Приступая к идее природы, Аристотель сначала рассматривает природу как причину, для чего-нибудь действующую, имеющую целеобразное стремление, потом уже переходит к необходимости и ее отношениям. Обыкновенно делают наоборот; обращаются сначала к необходимому и существенным считают не то, что определено целью, а что вышло из внешней необходимости; долгое время все пониманье природы сводили на одно раскрытие необходимости. Аристотель начинает с идеального момента природы; для него цель – «внутренняя определенность самого предмета». «В ней заключена деятельность природы, ее самосохранение, постоянное, беспрерывное и, следовательно, зависящее не от случая и удачи». Цель равно становит предыдущее и последующее, причину и произведение; сообразно ей все частные действия отнесены к единству, так что производимое есть именно природа вещи. «Нечто становится каким оно предсуществовало». «Кто принимает случайное образование, тот снимает природу, ибо начало ее состоит в том, что она себя приводит в движение; природа есть то, что достигает своей цели». Природа вещи – всеобщее, само с собою тождественное, которое само себя, так сказать, отталкивает, т. е. осуществляет; но то, что осуществляется, что возникает, то было в основе: это цель, род, предсуществовавшие как возможность.
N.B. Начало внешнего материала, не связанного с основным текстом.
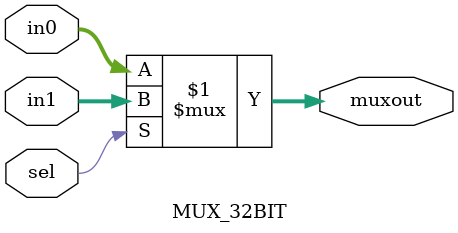
<source format=v>
`timescale 1ns / 1ps
module MUX_32BIT (
    input [31:0] in0,    // 16-bit input 0
    input [31:0] in1,    // 16-bit input 1
    input sel,           // Select signal (1 bit)
    output [31:0] muxout    // 16-bit output
);

    // Assign output based on select signal
    assign muxout = sel ? in1 : in0;

endmodule


</source>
От цели переходит Аристотель к среде, к средству. «Ласточка, – говорит он, – вьет гнездо, паук плетет паутину, дерево врастает в землю, – в них самих находится причина такого действования». Инстинкт заставляет их искать сочетания среды с самосохранением; средство – не что иное, как особенное представление цели; жизнь – цель самой себе, она достигает, воспроизводит и хранит вызванный организм свой. Растение, животное становится таким, потому что оно в воде или на воздухе, – тут круг. Эта способность видоизменяться, принадлежащая живому, – не просто случайность и следствие одной внешней среды: она возбуждается внешним условием, но одействотворяется настолько, насколько соответствует внутреннему понятию животного.

«Иногда природа не достигает того, чего хочет; ее ошибки – уроды; но ошибаться может тот, кто делает с целью». Природа имеет при себе свои средства, и эти средства – сама цель; «она похожа на человека, который сам себя лечит». Говоря о необходимости, Аристотель превосходно побеждает мысль внешней необходимости в развитии природы следующим примером: «Можно предположить, что дом необходимо возник, потому что тяжелейшие части его внизу, а легкие вверху, так что, следуя своей природе, фундамент опустился ниже земли, а сверх земли улеглись бревна… Конечно, и это отношение было в расчете, однако не вследствие его воздвигнули дом. Так и во всем для чего-нибудь существующем: оно, т. е. существующее, не без того, что необходимо его природе, но и не потому. Такая необходимость относится к предмету как вещественность вообще; в материи необходимость, а в основе – цель, и то и другое – начало, но цель – высшее». Она – двигающее, которому необходимое – необходимо, но она не покоряется ему, а, совсем напротив, держит его в своей власти, не дает ему вырваться из целеобразности и удерживает внешнюю силу необходимости.